Dari sisi kebijakan, pemerintah dinilai cukup progresif dalam mendukung transformasi digital dan pengembangan kecerdasan buatan. Berbagai reformasi perizinan investasi, strategi nasional AI, serta percepatan digitalisasi infrastruktur menjadi fondasi penting bagi pertumbuhan ekonomi berbasis teknologi.

Kepercayaan investor global terhadap Indonesia juga masih terjaga. Pada 2025, realisasi investasi asing langsung atau FDI mencapai sekitar Rp900,9 triliun, setara dengan US$53,4 miliar. Angka ini mencerminkan keyakinan jangka panjang investor terhadap kualitas sumber daya manusia dan prospek sektor strategis nasional.

“Angka ini menunjukkan bahwa Indonesia dipandang sebagai destinasi investasi yang kompetitif, bukan hanya karena pasar yang besar, tetapi juga karena potensi talent dan pertumbuhan industrinya,” kata Deny.

Bagi para CEO dan Chief Human Resources Officer, Deny menekankan bahwa data tersebut harus diterjemahkan menjadi strategi nyata.
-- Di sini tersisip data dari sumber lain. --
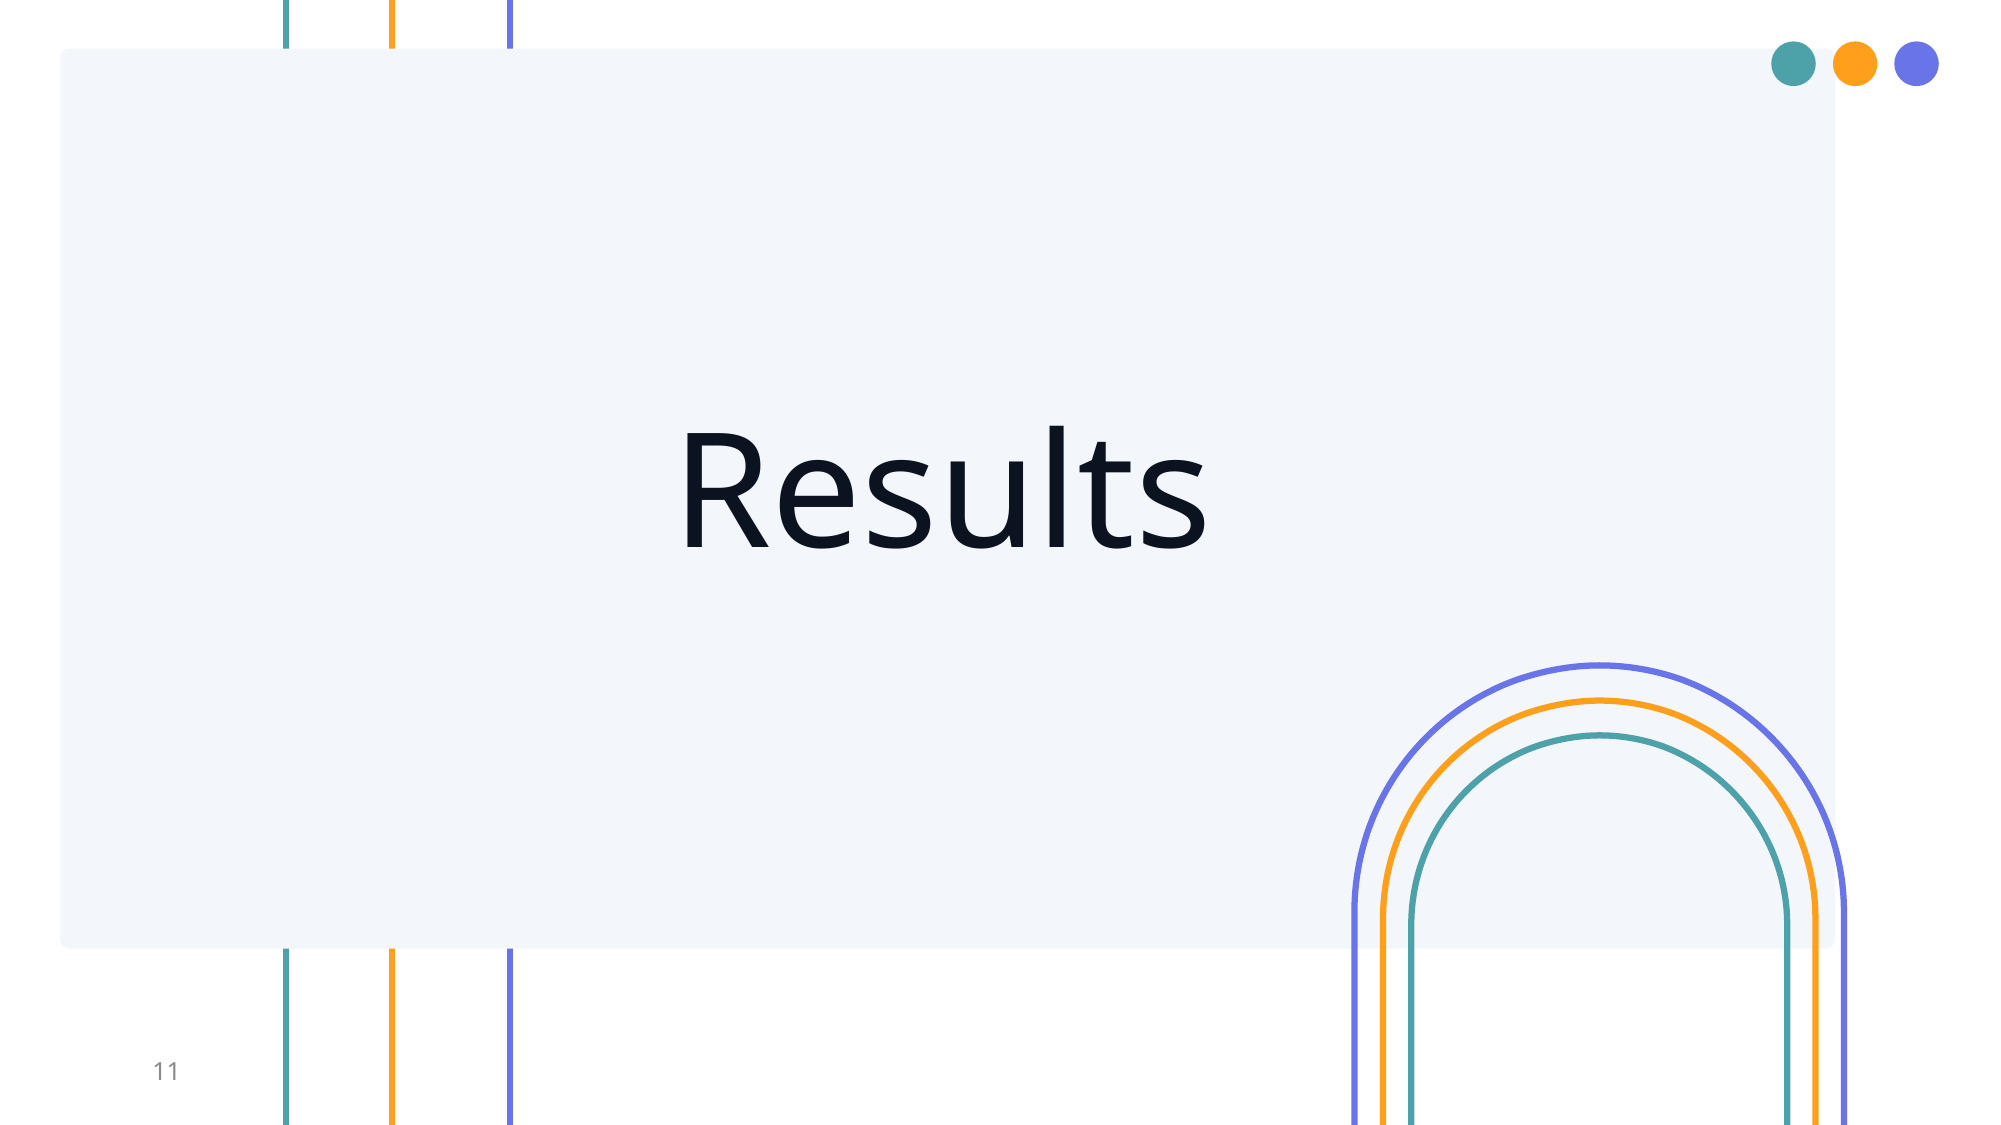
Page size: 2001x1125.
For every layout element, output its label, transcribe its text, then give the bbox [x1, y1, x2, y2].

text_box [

Talent strategy tidak lagi bisa berfokus pada kompetensi teknis semata, melainkan harus menjadikan adaptability sebagai fondasi utama pengembangan SDM.

Ia menilai percepatan program reskilling dan upskilling digital menjadi keharusan, bukan pilihan. Selain itu, kolaborasi dengan ekosistem AI, institusi pendidikan, dan pelaku industri perlu diperkuat untuk menciptakan jalur karier yang relevan dengan kebutuhan masa depan.

“Organisasi yang menyadari urgensi ini akan menjadi pemimpin di era kompetisi global yang semakin berbasis kecerdasan digital,” ujarnya.

Menutup analisisnya, Deny optimistis Indonesia memiliki seluruh modal untuk menjadi pemimpin transformasi dunia kerja di Asia. Tenaga kerja muda, budaya digital yang kuat, dukungan kebijakan pemerintah, serta kepercayaan investor global menjadi kombinasi strategis yang jarang dimiliki banyak negara.

“Pekerjaan baru mungkin belum muncul hari ini, tetapi kemampuan untuk terus beradaptasi akan selalu relevan,” pungkas Deny.

Dengan lanskap global yang terus berubah, adaptability bukan lagi pelengkap, melainkan kompetensi inti yang akan menentukan keberlanjutan organisasi dan daya saing Indonesia di masa depan.